PUBLIC SAFETY FACILITY — Next time you’re about to sneak a snack while riding on a Big Blue Bus, you may want to think twice.
Eating on the bus system isn’t just bad manners, it’s also against state law, as one 14-year-old boy found out first hand this month when two undercover officers escorted him off a No. 4 bus and wrote him a citation for unlawfully eating Cheetos.
Kaivon Simab, a student at Paul Revere Junior High School in Brentwood, was heading to his home in Westwood when he and another minor were cited by Santa Monica Police Department officers for the offense. Since the Feb. 1 incident, Simab’s mother has filed a complaint with the SMPD, arguing her son’s treatment was out of line with his offense.
She admits he broke the law, but says officers shouldn’t single out youngsters when eating on the bus is a fairly common transgression that usually goes unpunished.
“We as parents do not feel comfortable with undercover officers escorting kids off the bus … . This was handled as if he was being arrested for a much more sinister act,” Patty Simab wrote in a letter she sent to city officials.
While citations for eating on the Big Blue Bus are rare — just four of them have been issued in the past 12 months — they’re a legitimate way to enforce the law, said Sgt. Jay Trisler, a spokesman for the SMPD.
Trisler said Kaivon and another student were cited after a bus operator had reported regular problems with students from Paul Revere who were disturbing other riders, eating and taunting the driver.
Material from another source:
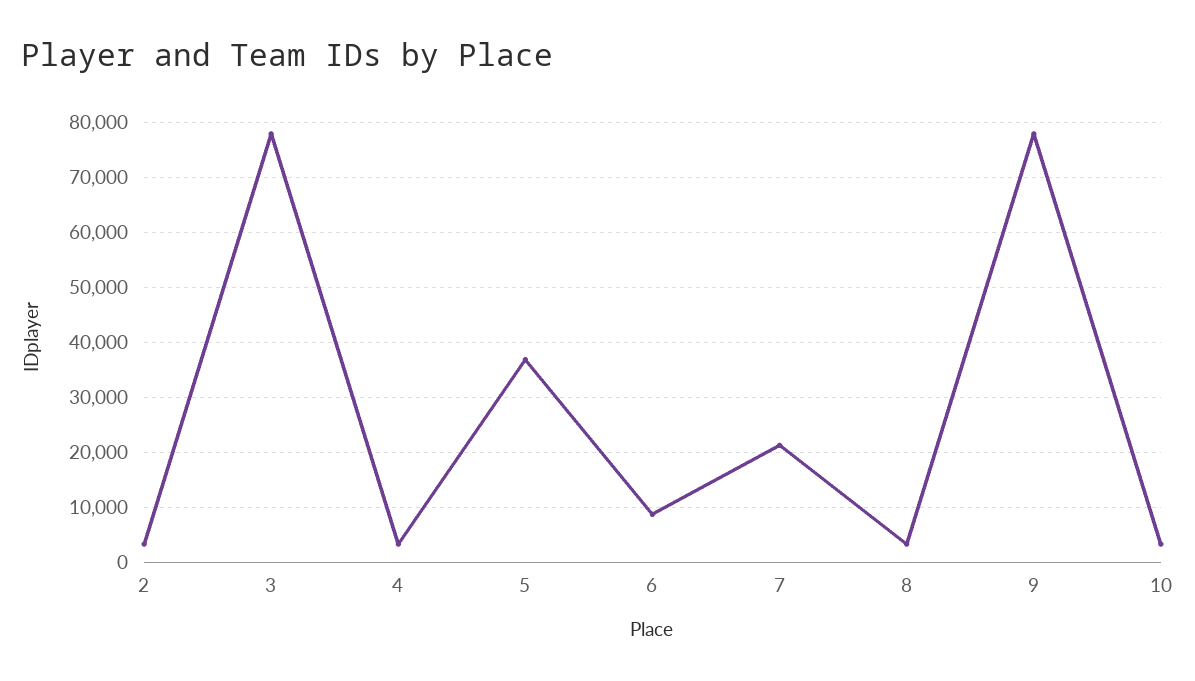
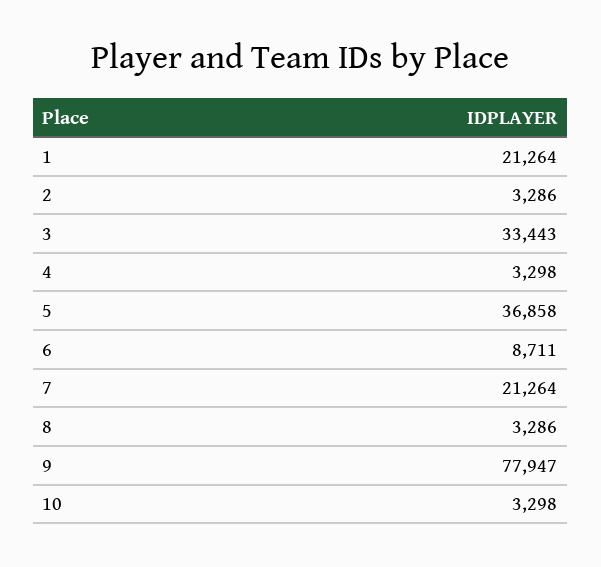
3: 78000 -> 33443
1: none -> 21264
The undercover operation was scheduled after the driver notified a supervisor about the problem.
Trisler said enforcing the no-eating-on-the-bus rule is “not something that we proactively pursue” but is nevertheless a citeable offense, especially when it’s done to address a recurring problem.
Simab, for her part, said her son rarely takes the bus home from school and isn’t guilty of anything but eating an unhealthy snack.
Two SMPD officers are assigned to the Big Blue Bus and regularly patrol the system for violations that include fare evasions, public intoxication, noise disturbances, unruly behavior and other offenses. Going undercover, Trisler said, is a routine part of the job.
“Our officers go undercover for many things that people might think of as minimal,” he said.
In her letter, Simab said “using two officers for approximately one hour to cite a 14 year old [for] eating cheetos is a totally inappropriate allocation of resources” and demanded “a formal apology letter from the officers and the department.”
It appears unlikely Simab will get what she’s looking for.
“We have the jurisdiction to do it, we have the ability to cite. It’s an appropriate use of our resources because the Big Blue Bus contracts for our employees,” Trisler said.